Na+ and Cl(-)-coupled glycine transporters control the availability of glycine neurotransmitter in the synaptic cleft of inhibitory glycinergic pathways. In this report, we have investigated the involvement of the second intracellular loop of the neuronal glycine transporter 2 (GLYT2) on the protein conformational equilibrium and the regulation by 4alpha-phorbol 12 myristate 13-acetate (PMA). By substituting several charged (Lys-415, Lys-418, and Lys-422) and polar (Thr-419 and Ser-420) residues for different amino acids and monitoring plasma membrane expression and kinetic behavior, we found that residue Lys-422 is crucial for glycine transport.
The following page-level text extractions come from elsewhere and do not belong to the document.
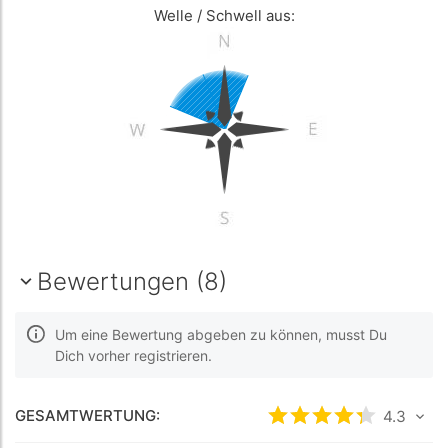
Welle / Schwell aus:
Bewertungen (8)
Um eine Bewertung abgeben zu können, musst Du
Dich vorher registrieren.
GESAMTWERTUNG:
bewertet
4.3
4.3
/5 b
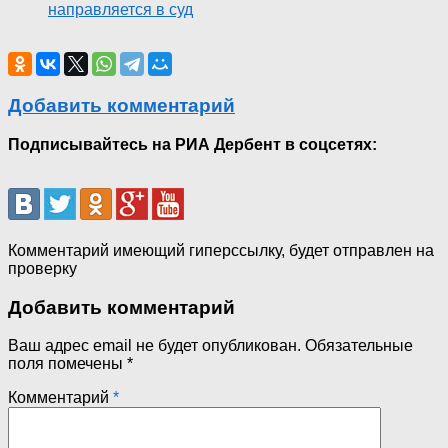
направляется в суд
Добавить комментарий
Подписывайтесь на РИА Дербент в соцсетях:
Комментарий имеющий гиперссылку, будет отправлен на
проверку
Добавить комментарий
Ваш адрес email не будет опубликован.
Обязательные
поля помечены
*
Комментарий
*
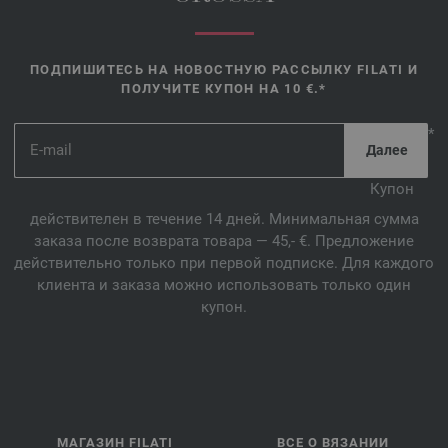
ПОДПИШИТЕСЬ НА НОВОСТНУЮ РАССЫЛКУ FILATI И
ПОЛУЧИТЕ КУПОН НА 10 €.*
*
Купон
действителен в течение 14 дней. Минимальная сумма
заказа после возврата товара — 45,- €. Предложение
действительно только при первой подписке. Для каждого
клиента и заказа можно использовать только один
купон.
МАГАЗИН FILATI
ВСЕ О ВЯЗАНИИ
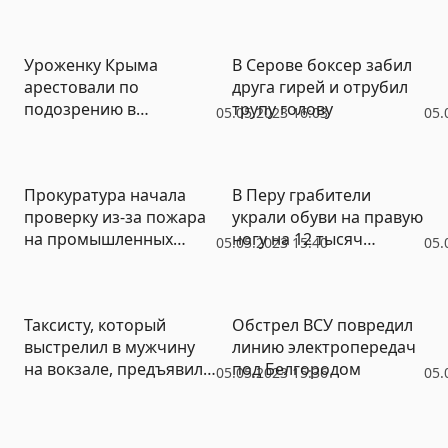
более 10 человек
пожароопасные
регионы РФ
Уроженку Крыма
В Серове боксер забил
арестовали по
друга гирей и отрубил
подозрению в
трупу голову
05.05.2023 16:03
05.
госизмене
Прокуратура начала
В Перу грабители
проверку из-за пожара
украли обуви на правую
на промышленных
ногу на 12 тысяч
05.05.2023 15:40
05.
складах Екатеринбурга
долларов
Таксисту, который
Обстрел ВСУ повредил
выстрелил в мужчину
линию электропередач
на вокзале, предъявили
под Белгородом
05.05.2023 15:36
05.
обвинение в убийстве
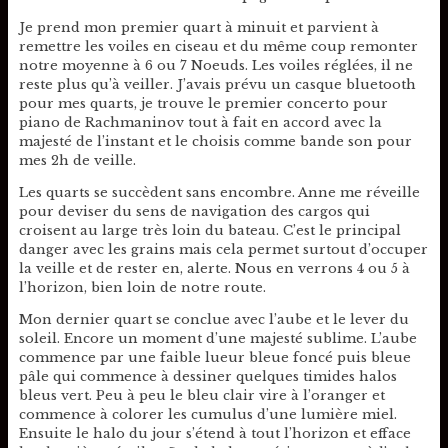
Je prend mon premier quart à minuit et parvient à
remettre les voiles en ciseau et du même coup remonter
notre moyenne à 6 ou 7 Noeuds. Les voiles réglées, il ne
reste plus qu’à veiller. J’avais prévu un casque bluetooth
pour mes quarts, je trouve le premier concerto pour
piano de Rachmaninov tout à fait en accord avec la
majesté de l’instant et le choisis comme bande son pour
mes 2h de veille.
Les quarts se succèdent sans encombre. Anne me réveille
pour deviser du sens de navigation des cargos qui
croisent au large très loin du bateau. C’est le principal
danger avec les grains mais cela permet surtout d’occuper
la veille et de rester en, alerte. Nous en verrons 4 ou 5 à
l’horizon, bien loin de notre route.
Mon dernier quart se conclue avec l’aube et le lever du
soleil. Encore un moment d’une majesté sublime. L’aube
commence par une faible lueur bleue foncé puis bleue
pâle qui commence à dessiner quelques timides halos
bleus vert. Peu à peu le bleu clair vire à l’oranger et
commence à colorer les cumulus d’une lumière miel.
Ensuite le halo du jour s’étend à tout l’horizon et efface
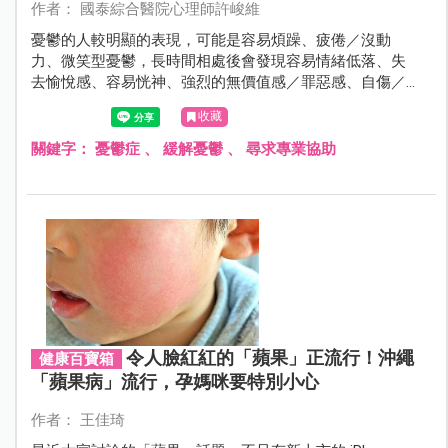
作者： 國泰綜合醫院心理師許峻維
憂鬱的人較明顯的表現，可能是容易煩躁、疲倦／沒動
力、微笑型憂鬱，長時間相處後會發現容易情緒低落、失
去愉悅感、容易恍神、強烈的無價值感／罪惡感、自傷／
自殺想法，伴隨食慾、睡眠品質的下降。
收藏
關鍵字：
憂鬱症
、
緩解憂鬱
、
尋求專業協助
令人臉紅紅的「蘋果」正流行！沖繩
健康百寶箱
「蘋果病」流行，孕媽咪要特別小心
作者： 王佳琦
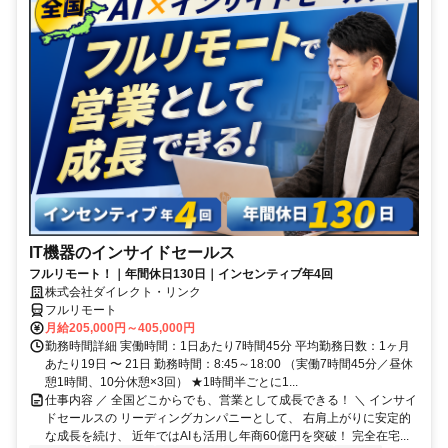
IT機器のインサイドセールス
フルリモート！｜年間休日130日｜インセンティブ年4回
株式会社ダイレクト・リンク
フルリモート
月給205,000円～405,000円
勤務時間詳細 実働時間：1日あたり7時間45分 平均勤務日数：1ヶ月
あたり19日 〜 21日 勤務時間：8:45～18:00 （実働7時間45分／昼休
憩1時間、10分休憩×3回） ★1時間半ごとに1...
仕事内容 ／ 全国どこからでも、営業として成長できる！ ＼ インサイ
ドセールスの リーディングカンパニーとして、 右肩上がりに安定的
な成長を続け、 近年ではAIも活用し年商60億円を突破！ 完全在宅...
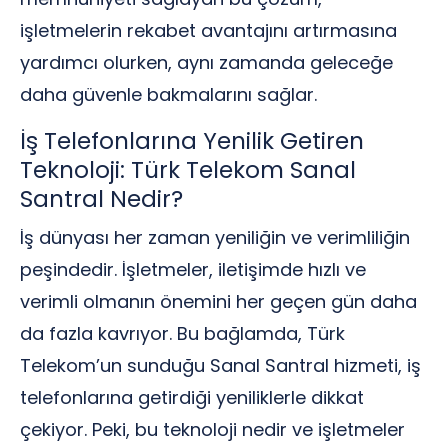
işletmelerin rekabet avantajını artırmasına
yardımcı olurken, aynı zamanda geleceğe
daha güvenle bakmalarını sağlar.
İş Telefonlarına Yenilik Getiren
Teknoloji: Türk Telekom Sanal
Santral Nedir?
İş dünyası her zaman yeniliğin ve verimliliğin
peşindedir. İşletmeler, iletişimde hızlı ve
verimli olmanın önemini her geçen gün daha
da fazla kavrıyor. Bu bağlamda, Türk
Telekom’un sunduğu Sanal Santral hizmeti, iş
telefonlarına getirdiği yeniliklerle dikkat
çekiyor. Peki, bu teknoloji nedir ve işletmeler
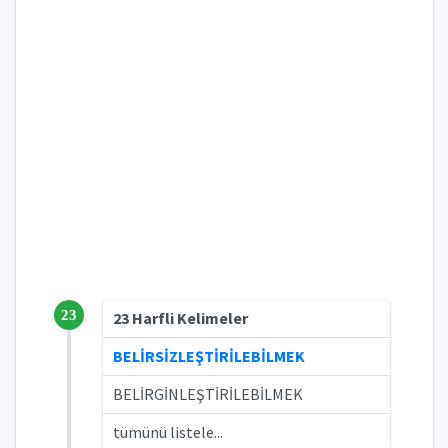
23
23 Harfli Kelimeler
BELİRSİZLEŞTİRİLEBİLMEK
BELİRGİNLEŞTİRİLEBİLMEK
tümünü listele...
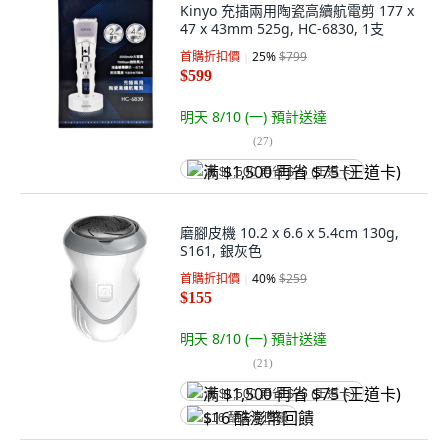
Kinyo 充插兩用陶瓷高續航電剪 177 x
47 x 43mm 525g, HC-6830, 1支
首購折扣價
25
%
$799
$599
明天 8/10 (一)
預計送達
(
27
)
满 $1,500 再省 $75 (王道卡)
磨腳皮機 10.2 x 6.6 x 5.4cm 130g,
S161, 銀灰色
首購折扣價
40
%
$259
$155
明天 8/10 (一)
預計送達
(
21
)
满 $1,500 再省 $75 (王道卡)
$16 酷澎幣回饋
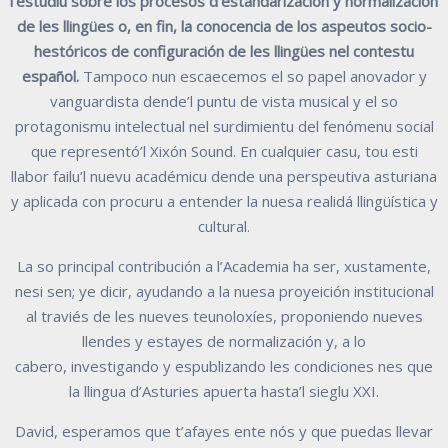
l’estudiu sobre los
procesos d’estandarización y normalización
de les llingües o, en fin, la
conocencia de los aspeutos
socio-
hestóricos de configuración de les
llingües nel contestu
español.
Tampoco nun escaecemos el so papel anovador
y
vanguardista dende’l puntu de vista musical y el so
protagonismu intelectual nel
surdimientu del fenómenu social
que representó’l Xixón Sound. En cualquier casu,
tou esti
llabor failu’l nuevu académicu dende una perspeutiva asturiana
y aplicada
con procuru a entender la nuesa realidá llingüística y
cultural.
La so principal contribución a l’Academia ha ser, xustamente,
nesi sen; ye dicir,
ayudando a la nuesa proyeición institucional
al traviés de les nueves teunoloxíes,
proponiendo
nueves
llendes
y
estayes
de
normalización
y,
a
lo
cabero,
investigando y espublizando les condiciones nes que
la llingua d’Asturies apuerta
hasta’l sieglu XXI.
David, esperamos que t’afayes ente nós y que puedas llevar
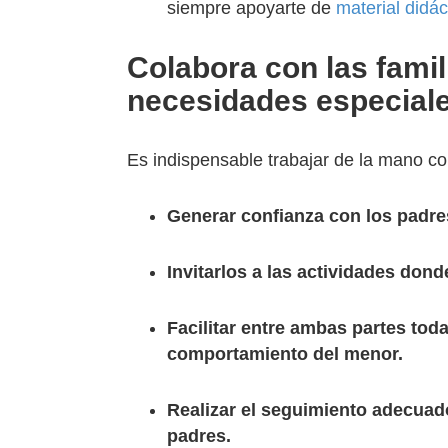
siempre apoyarte de
material
didác
Colabora con las fami
necesidades especial
Es indispensable trabajar de la mano co
Generar confianza con los padres
Invitarlos a las actividades donde
Facilitar entre ambas partes toda
comportamiento del menor.
Realizar el seguimiento adecuado
padres.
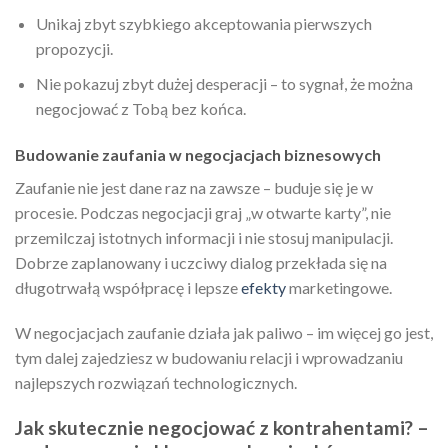
Unikaj zbyt szybkiego akceptowania pierwszych
propozycji.
Nie pokazuj zbyt dużej desperacji – to sygnał, że można
negocjować z Tobą bez końca.
Budowanie zaufania w negocjacjach biznesowych
Zaufanie nie jest dane raz na zawsze – buduje się je w
procesie. Podczas negocjacji graj „w otwarte karty”, nie
przemilczaj istotnych informacji i nie stosuj manipulacji.
Dobrze zaplanowany i uczciwy dialog przekłada się na
długotrwałą współpracę i lepsze
efekty
marketingowe.
W negocjacjach zaufanie działa jak paliwo – im więcej go jest,
tym dalej zajedziesz w budowaniu relacji i wprowadzaniu
najlepszych rozwiązań technologicznych.
Jak skutecznie negocjować z kontrahentami? –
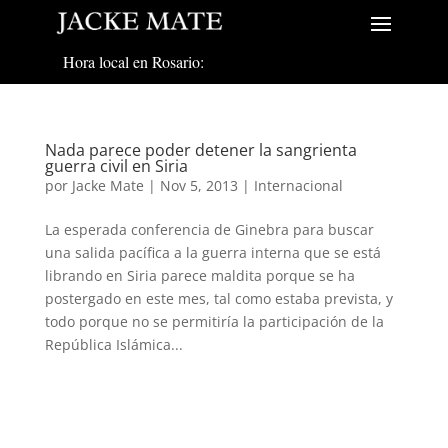
Hora local en Rosario:
Nada parece poder detener la sangrienta
guerra civil en Siria
por
Jacke Mate
|
Nov 5, 2013
|
Internacional
La esperada conferencia de Ginebra para buscar
una salida pacífica a la guerra interna que se está
librando en Siria parece maldita porque se ha
postergado en este mes, tal como estaba prevista, y
todo porque no se permitiría la participación de la
República Islámica...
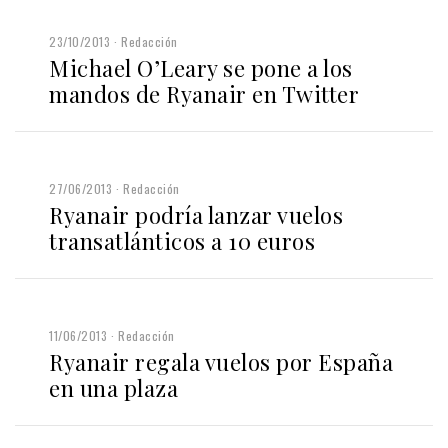
23/10/2013
Redacción
Michael O’Leary se pone a los
mandos de Ryanair en Twitter
27/06/2013
Redacción
Ryanair podría lanzar vuelos
transatlánticos a 10 euros
11/06/2013
Redacción
Ryanair regala vuelos por España
en una plaza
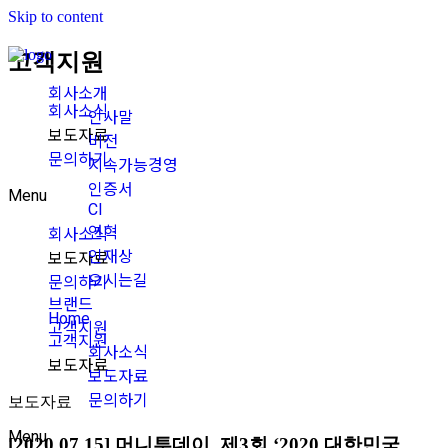
Skip to content
고객지원
회사소개
회사소식
인사말
보도자료
비전
문의하기
지속가능경영
인증서
Menu
CI
연혁
회사소식
인재상
보도자료
오시는길
문의하기
브랜드
Home
고객지원
고객지원
회사소식
보도자료
보도자료
문의하기
보도자료
Menu
[2020.07.15] 머니투데이, 제3회 ‘2020 대한민국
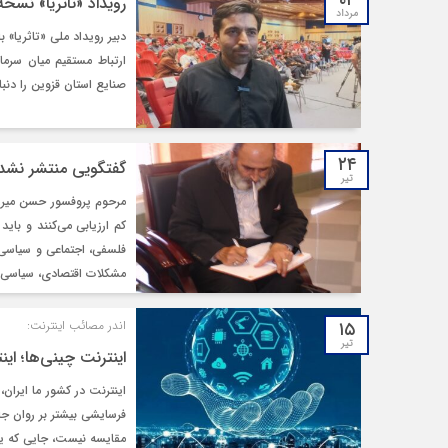
۰۴
رویداد «تاثریا» نسخ
مرداد
دبیر رویداد ملی «تاثریا» 
ارتباط مستقیم میان سرمای
صنایع استان قزوین را دنبا
۲۴
گفتگویی منتشر نشده
تیر
مرحوم پروفسور حسن میرزا
کم ارزیابی می‌کنند و باید
فلسفی، اجتماعی و سياسی 
مشكلات اقتصادی، سياسی و
۱۵
اندر مصائب اینترنت:
تیر
اینترنت چینی‌ها؛ اینتر
اینترنت در کشور ما ایران
فرسایشی بیشتر بر روان جا
مقایسه نیست، جایی که یک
The introduction of a negative charge in 422, and to a lower extent in neighboring N-terminal residues, dramatically increases transporter voltage dependence as assessed by response to high potassium depolarizing conditions. In addition, [2-(trimethylammonium)ethyl] methanethiosulfonate accessibility revealed a conformational connection between Lys-422 and the glycine binding/permeation site. Finally, we show that the mutation of positions Thr-419, Ser-420, and mainly Lys-422 to acidic residues abolishes the PMA-induced inhibition of transport activity and the plasma membrane transporter internalization. Our results establish a new structural basis for the action of PMA on GLYT2 and suggest a complex nature of the PMA action on this glycine transporter.